6.8 Final memory hook¶
Keep three pictures in your head: - the company with departments - the memo format between them - the CEO choosing the org chart If those pictures stay stable, the vocabulary of MCP and multi-agent will stay stable too.
Appendix — quick topology snapshots¶
Snapshot 1 — router plus workers¶
A router decides which specialist should handle the case. This differs from a full orchestrator. The router chooses once, then steps back.
Use this when classification is the real problem. Do not use it when many specialists must collaborate deeply.Snapshot 2 — map-reduce style research¶
One orchestrator fans out search tasks in parallel. Then one reducer composes the final answer.
This pattern helps when sub-searches are independent.

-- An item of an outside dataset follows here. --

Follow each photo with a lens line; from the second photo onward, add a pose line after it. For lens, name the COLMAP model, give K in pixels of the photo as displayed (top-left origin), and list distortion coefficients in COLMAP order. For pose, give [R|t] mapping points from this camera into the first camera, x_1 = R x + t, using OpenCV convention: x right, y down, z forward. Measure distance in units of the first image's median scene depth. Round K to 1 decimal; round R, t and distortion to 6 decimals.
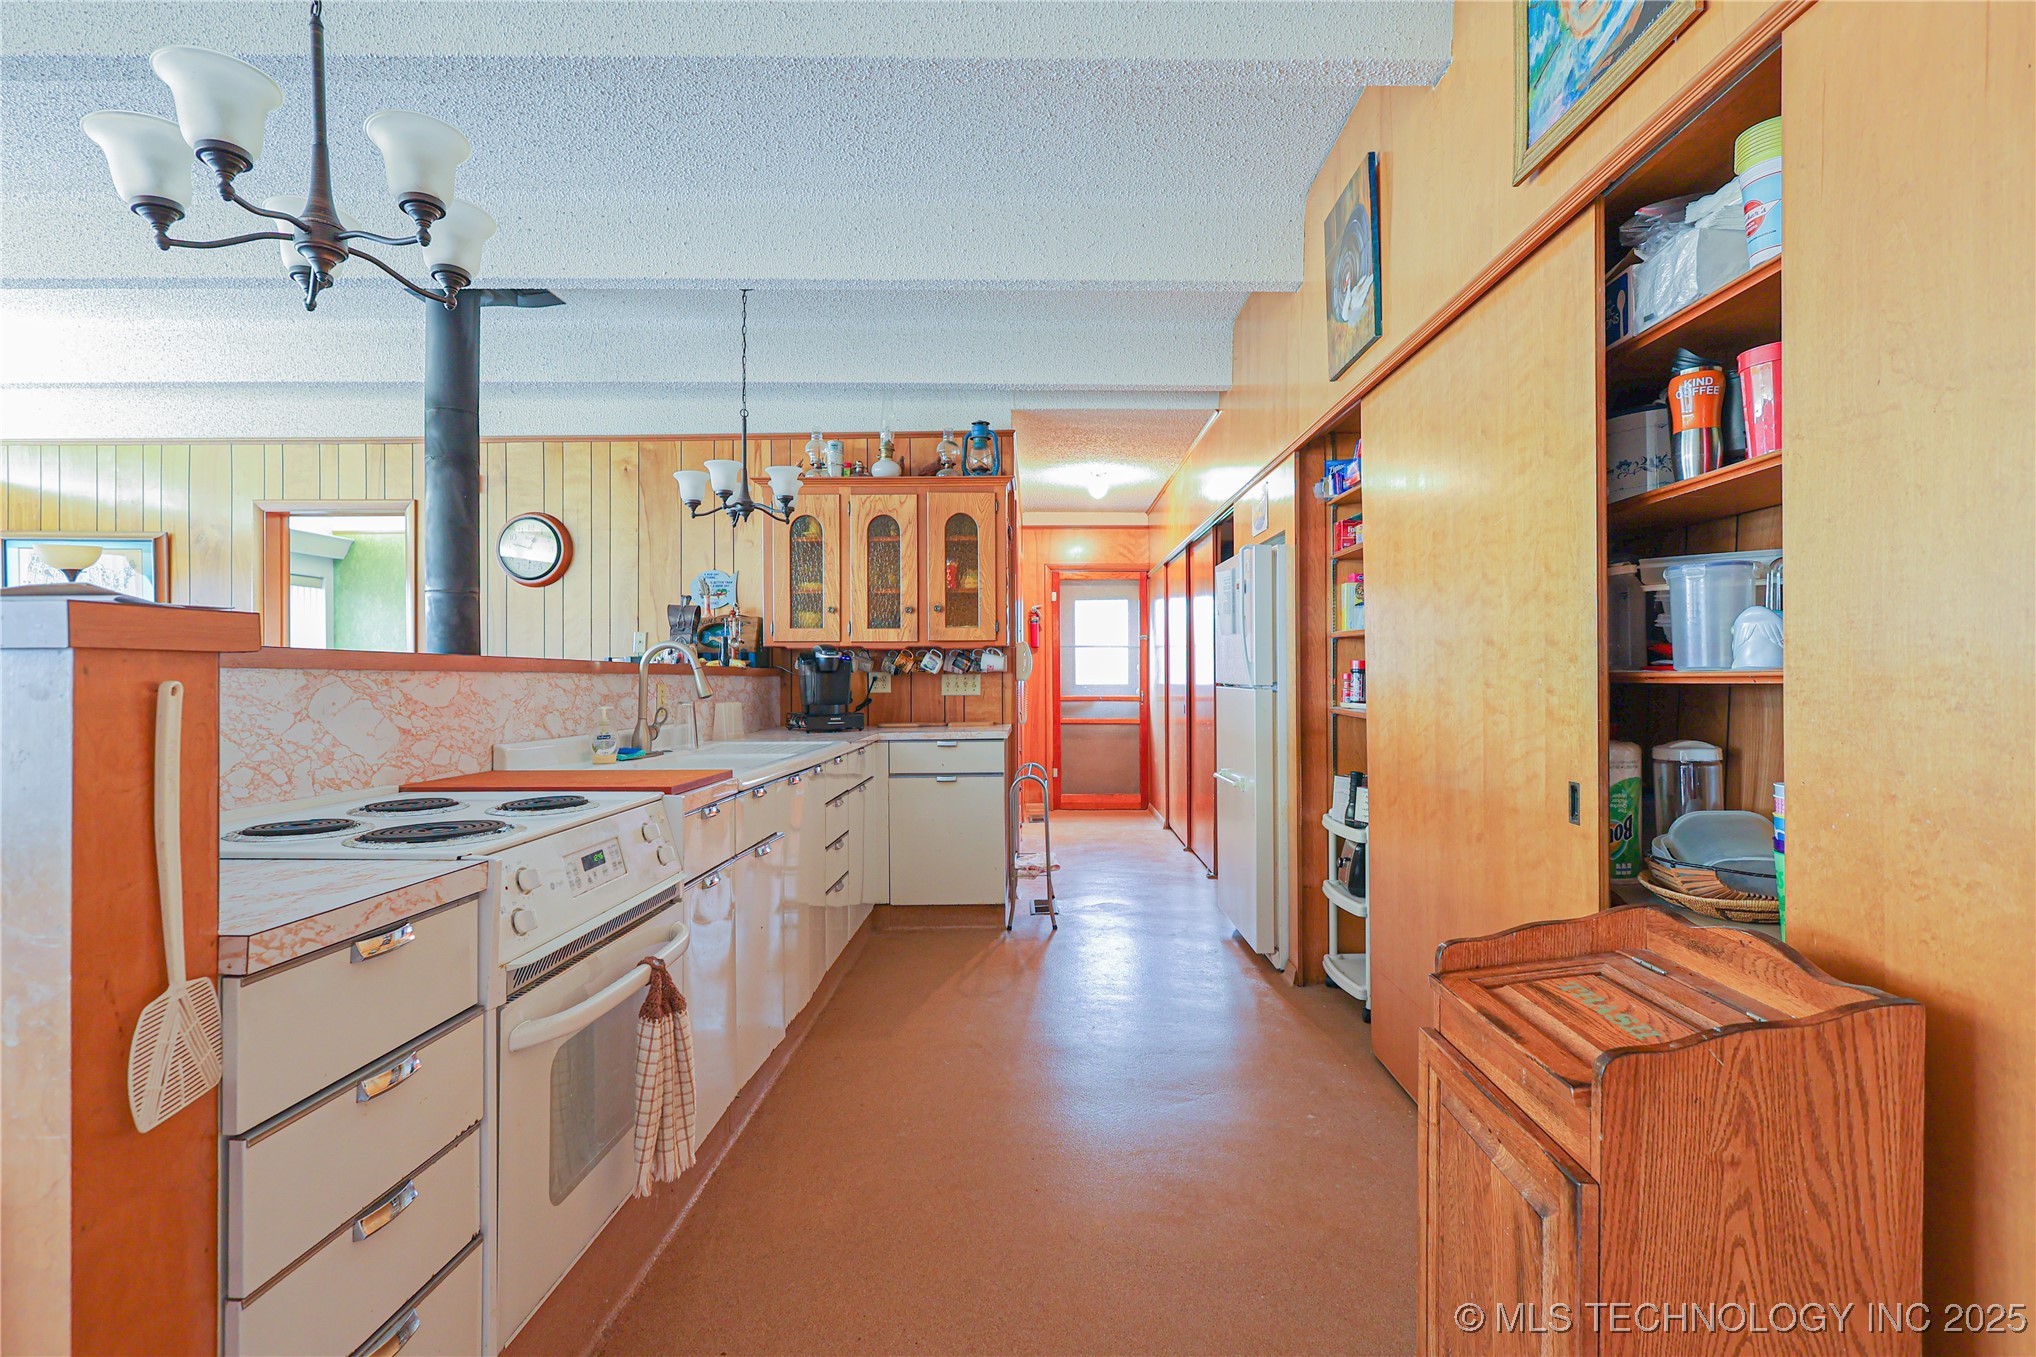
lens RADIAL K [[944.3, 0, 1017.2], [0, 944.3, 669.8], [0, 0, 1]] dist [-0.003056, 0.001840]
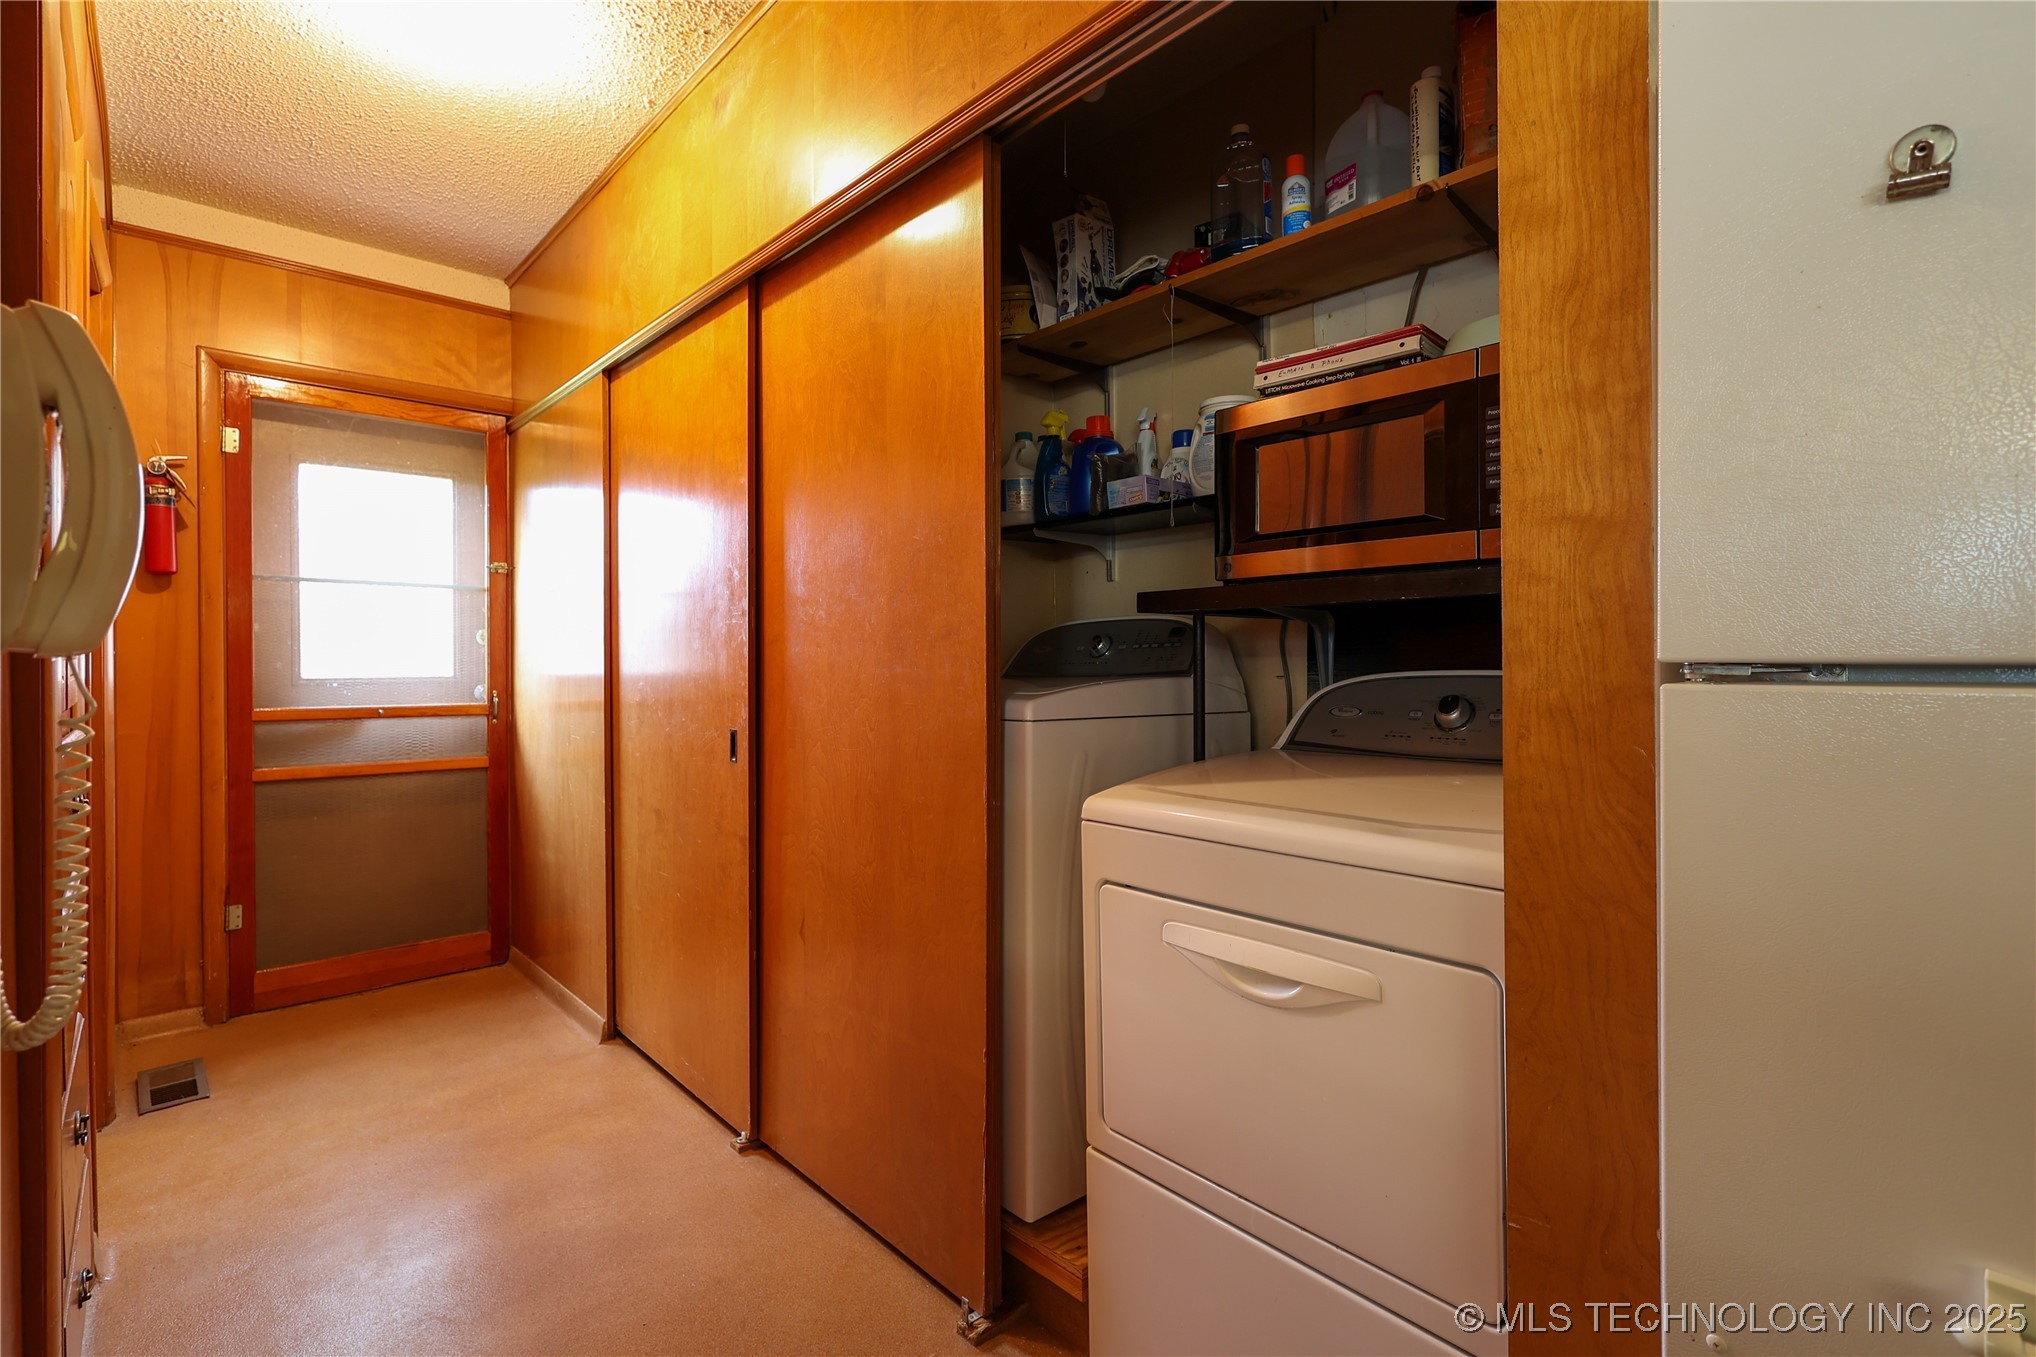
lens RADIAL K [[944.3, 0, 1014.5], [0, 944.3, 660.1], [0, 0, 1]] dist [-0.003056, 0.001840]
pose [[0.727567, 0.002526, 0.686032, 0.008622], [0.000811, 0.999989, -0.004543, 0.010050], [-0.686036, 0.003862, 0.727558, 0.521060]]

It hurts when the reducer gets overwhelmed by noisy evidence.Snapshot 3 — reviewer as gatekeeper¶
A reviewer can be placed after generation but before action. This is common for publish, refund, and delete actions.
Think of the reviewer as a quality and safety checkpoint. This is often the highest-leverage extra agent.Snapshot 4 — peer review ring¶
Three agents can also review each other cyclically. This is useful only when bounded tightly. Otherwise the ring becomes a loop trap.
The ring must have a stop condition. Without one, cost drifts upward quietly.Snapshot 5 — human in the middle¶
Sometimes the most mature topology includes a human gate. That is not a weakness. That is production judgment.
When stakes are high, architecture should show restraint. Reliability often beats autonomy theatre.